Every line from the beginning of the records below up to the one holding "Lower Level - Round" should be quoted exactly; leave out the rest.

(Records provided begins)

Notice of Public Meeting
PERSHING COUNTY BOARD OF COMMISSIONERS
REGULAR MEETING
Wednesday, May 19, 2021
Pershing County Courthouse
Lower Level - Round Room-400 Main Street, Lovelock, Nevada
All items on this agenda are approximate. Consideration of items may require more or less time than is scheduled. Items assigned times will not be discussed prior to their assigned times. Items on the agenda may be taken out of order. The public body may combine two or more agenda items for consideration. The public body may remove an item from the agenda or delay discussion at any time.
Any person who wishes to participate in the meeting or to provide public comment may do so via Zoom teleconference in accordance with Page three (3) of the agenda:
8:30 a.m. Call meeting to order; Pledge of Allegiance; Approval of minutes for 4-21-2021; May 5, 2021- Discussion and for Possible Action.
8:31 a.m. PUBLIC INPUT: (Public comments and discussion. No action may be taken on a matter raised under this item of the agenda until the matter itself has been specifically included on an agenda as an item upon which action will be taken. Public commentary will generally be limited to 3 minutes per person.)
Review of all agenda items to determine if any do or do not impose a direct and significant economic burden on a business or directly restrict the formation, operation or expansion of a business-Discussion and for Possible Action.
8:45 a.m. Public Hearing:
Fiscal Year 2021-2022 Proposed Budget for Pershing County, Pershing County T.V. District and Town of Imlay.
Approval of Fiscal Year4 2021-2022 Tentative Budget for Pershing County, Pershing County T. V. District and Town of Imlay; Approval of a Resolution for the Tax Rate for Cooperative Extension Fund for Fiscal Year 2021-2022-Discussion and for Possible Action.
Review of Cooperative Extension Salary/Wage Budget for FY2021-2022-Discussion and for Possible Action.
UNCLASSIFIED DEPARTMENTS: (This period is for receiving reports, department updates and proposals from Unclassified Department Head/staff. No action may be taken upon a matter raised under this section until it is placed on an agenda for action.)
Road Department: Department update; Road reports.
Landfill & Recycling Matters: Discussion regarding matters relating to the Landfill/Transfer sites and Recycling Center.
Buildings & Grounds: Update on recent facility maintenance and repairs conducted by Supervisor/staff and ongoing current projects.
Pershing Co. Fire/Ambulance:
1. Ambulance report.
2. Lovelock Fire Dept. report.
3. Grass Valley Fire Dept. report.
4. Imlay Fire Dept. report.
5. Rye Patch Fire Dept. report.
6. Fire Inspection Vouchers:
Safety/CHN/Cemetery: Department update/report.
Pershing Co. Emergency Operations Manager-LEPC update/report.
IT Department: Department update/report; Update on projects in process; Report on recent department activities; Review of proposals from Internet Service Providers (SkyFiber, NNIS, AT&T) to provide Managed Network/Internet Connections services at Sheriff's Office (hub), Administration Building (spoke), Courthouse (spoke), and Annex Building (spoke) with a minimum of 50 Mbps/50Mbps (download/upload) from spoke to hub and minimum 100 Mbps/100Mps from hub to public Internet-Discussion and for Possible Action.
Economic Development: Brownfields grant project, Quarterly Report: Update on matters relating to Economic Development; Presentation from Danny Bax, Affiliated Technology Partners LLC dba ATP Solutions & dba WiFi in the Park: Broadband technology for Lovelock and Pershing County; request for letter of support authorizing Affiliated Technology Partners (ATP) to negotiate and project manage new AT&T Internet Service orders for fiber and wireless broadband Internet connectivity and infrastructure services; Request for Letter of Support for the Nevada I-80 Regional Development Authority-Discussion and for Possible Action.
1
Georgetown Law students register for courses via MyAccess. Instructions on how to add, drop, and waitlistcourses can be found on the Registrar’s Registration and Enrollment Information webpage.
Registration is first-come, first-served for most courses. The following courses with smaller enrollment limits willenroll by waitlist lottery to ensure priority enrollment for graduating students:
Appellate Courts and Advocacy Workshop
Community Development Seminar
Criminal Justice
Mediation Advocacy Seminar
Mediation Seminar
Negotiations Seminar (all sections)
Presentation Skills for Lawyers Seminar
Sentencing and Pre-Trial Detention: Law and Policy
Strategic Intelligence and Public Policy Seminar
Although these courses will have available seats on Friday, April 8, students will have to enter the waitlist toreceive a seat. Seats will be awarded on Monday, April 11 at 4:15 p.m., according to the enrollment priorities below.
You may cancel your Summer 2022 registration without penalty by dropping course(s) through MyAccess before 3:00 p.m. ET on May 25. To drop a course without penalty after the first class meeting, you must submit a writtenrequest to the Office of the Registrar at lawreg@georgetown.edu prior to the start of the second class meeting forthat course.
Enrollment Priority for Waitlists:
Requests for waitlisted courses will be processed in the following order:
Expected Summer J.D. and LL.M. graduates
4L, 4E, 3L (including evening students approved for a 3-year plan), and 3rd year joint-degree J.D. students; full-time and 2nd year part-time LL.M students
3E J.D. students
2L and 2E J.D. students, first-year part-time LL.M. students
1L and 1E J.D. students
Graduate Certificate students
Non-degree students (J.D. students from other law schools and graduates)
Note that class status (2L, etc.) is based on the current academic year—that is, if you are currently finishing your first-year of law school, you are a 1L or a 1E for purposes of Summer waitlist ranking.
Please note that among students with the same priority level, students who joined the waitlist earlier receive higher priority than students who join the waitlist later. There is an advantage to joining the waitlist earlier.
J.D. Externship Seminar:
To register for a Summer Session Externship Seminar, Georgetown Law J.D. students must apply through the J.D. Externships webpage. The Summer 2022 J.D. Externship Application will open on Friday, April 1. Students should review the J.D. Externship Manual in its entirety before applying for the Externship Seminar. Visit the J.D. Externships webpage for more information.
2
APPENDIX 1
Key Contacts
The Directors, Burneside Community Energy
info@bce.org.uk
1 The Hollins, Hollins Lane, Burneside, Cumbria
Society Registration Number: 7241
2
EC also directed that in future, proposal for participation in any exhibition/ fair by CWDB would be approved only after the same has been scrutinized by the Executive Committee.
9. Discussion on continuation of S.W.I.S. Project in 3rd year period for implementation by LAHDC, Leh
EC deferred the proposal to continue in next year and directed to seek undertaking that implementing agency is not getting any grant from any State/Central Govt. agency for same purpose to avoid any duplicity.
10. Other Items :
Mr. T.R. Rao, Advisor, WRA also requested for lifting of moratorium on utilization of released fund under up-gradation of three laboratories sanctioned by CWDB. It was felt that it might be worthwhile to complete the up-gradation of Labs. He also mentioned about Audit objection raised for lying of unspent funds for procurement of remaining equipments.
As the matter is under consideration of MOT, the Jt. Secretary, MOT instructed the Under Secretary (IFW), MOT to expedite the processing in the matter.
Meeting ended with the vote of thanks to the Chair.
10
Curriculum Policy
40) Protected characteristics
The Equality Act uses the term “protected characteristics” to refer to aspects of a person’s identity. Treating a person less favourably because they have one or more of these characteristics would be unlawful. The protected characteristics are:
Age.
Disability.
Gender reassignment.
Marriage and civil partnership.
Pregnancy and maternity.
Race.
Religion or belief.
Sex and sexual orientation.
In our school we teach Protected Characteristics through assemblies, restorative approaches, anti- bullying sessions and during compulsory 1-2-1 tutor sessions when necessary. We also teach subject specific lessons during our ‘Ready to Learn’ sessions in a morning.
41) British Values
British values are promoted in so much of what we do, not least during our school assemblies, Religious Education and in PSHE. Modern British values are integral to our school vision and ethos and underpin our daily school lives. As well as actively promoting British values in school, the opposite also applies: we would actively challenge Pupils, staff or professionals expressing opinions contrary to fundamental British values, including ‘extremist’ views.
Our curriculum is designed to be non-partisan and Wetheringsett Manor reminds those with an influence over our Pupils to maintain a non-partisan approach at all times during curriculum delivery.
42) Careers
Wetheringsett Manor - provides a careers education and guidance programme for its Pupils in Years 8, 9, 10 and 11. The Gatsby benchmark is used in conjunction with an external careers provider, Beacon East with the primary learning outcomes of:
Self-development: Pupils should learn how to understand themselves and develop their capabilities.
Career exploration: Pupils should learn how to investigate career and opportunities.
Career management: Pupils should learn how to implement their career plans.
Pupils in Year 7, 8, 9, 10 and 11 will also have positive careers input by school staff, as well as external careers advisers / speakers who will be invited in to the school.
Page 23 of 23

(Records provided ends)

## [Task result]
Notice of Public Meeting
PERSHING COUNTY BOARD OF COMMISSIONERS
REGULAR MEETING
Wednesday, May 19, 2021
Pershing County Courthouse
Lower Level - Round Room-400 Main Street, Lovelock, Nevada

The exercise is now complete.